Grading Scale and Points Allocation

For the questions that do not have a clear correct or incorrect answer or where partial credit is warranted, the following rubric will be used.

  • E (Exemplary) – Work that meets all requirements and displays full mastery of all learning goals and material. And the code is clean and easy to read (see the practice exam for examples of what this means).
  • S (Satisfactory) – Work that meets all requirements and displays at least partial mastery of all learning goals as well as full mastery of core learning goals.
  • N (Not yet) – Work that does not meet some requirements and/or displays developing or incomplete mastery of at least some learning goals and material.
  • U (Unassessable) – Work that is missing, does not demonstrate meaningful effort, or does not provide enough evidence to determine a level of mastery.
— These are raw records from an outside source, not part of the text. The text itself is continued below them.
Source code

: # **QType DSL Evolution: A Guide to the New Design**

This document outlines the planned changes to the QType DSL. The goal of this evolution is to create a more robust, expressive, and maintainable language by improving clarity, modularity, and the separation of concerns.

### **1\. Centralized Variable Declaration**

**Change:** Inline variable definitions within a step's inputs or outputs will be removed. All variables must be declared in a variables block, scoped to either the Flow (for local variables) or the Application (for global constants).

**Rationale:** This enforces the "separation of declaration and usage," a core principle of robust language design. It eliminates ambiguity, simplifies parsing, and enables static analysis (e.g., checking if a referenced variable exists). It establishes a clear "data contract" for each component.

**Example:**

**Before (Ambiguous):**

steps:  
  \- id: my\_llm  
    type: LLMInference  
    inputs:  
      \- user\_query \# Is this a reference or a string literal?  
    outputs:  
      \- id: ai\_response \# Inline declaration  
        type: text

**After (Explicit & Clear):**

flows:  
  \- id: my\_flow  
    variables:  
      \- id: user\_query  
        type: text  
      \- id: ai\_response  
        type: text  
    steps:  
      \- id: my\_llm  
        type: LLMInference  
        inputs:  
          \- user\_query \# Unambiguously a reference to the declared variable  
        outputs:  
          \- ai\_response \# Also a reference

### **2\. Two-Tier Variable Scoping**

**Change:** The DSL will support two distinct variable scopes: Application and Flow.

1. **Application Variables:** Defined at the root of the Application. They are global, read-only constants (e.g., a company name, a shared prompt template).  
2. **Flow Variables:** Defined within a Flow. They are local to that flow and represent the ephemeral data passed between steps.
The number of points earned is distributed across the problems based on the number of learning goals they are testing. The rubric will be converted to points as follows:

  • E = full credit
  • S = E_full_credit – 1 or 2
  • N = E_full_credit * 0.6
  • U = E_full_credit * 0.2
  • Blank = 0

Unit tests in the autograder for the Practicum will earn you points up to, but not quite, the U level. Whether an S is 1 or 2 less points than an E depends on the exam part. Each part is out of 100 points. The goal is earning only S’s results in a low A. So, for example, if the Practicum has only 4 questions, an S would lose 2 points compared to an E, which means getting all S’s is a low A (92%), but still guarantees an A on the Practicum.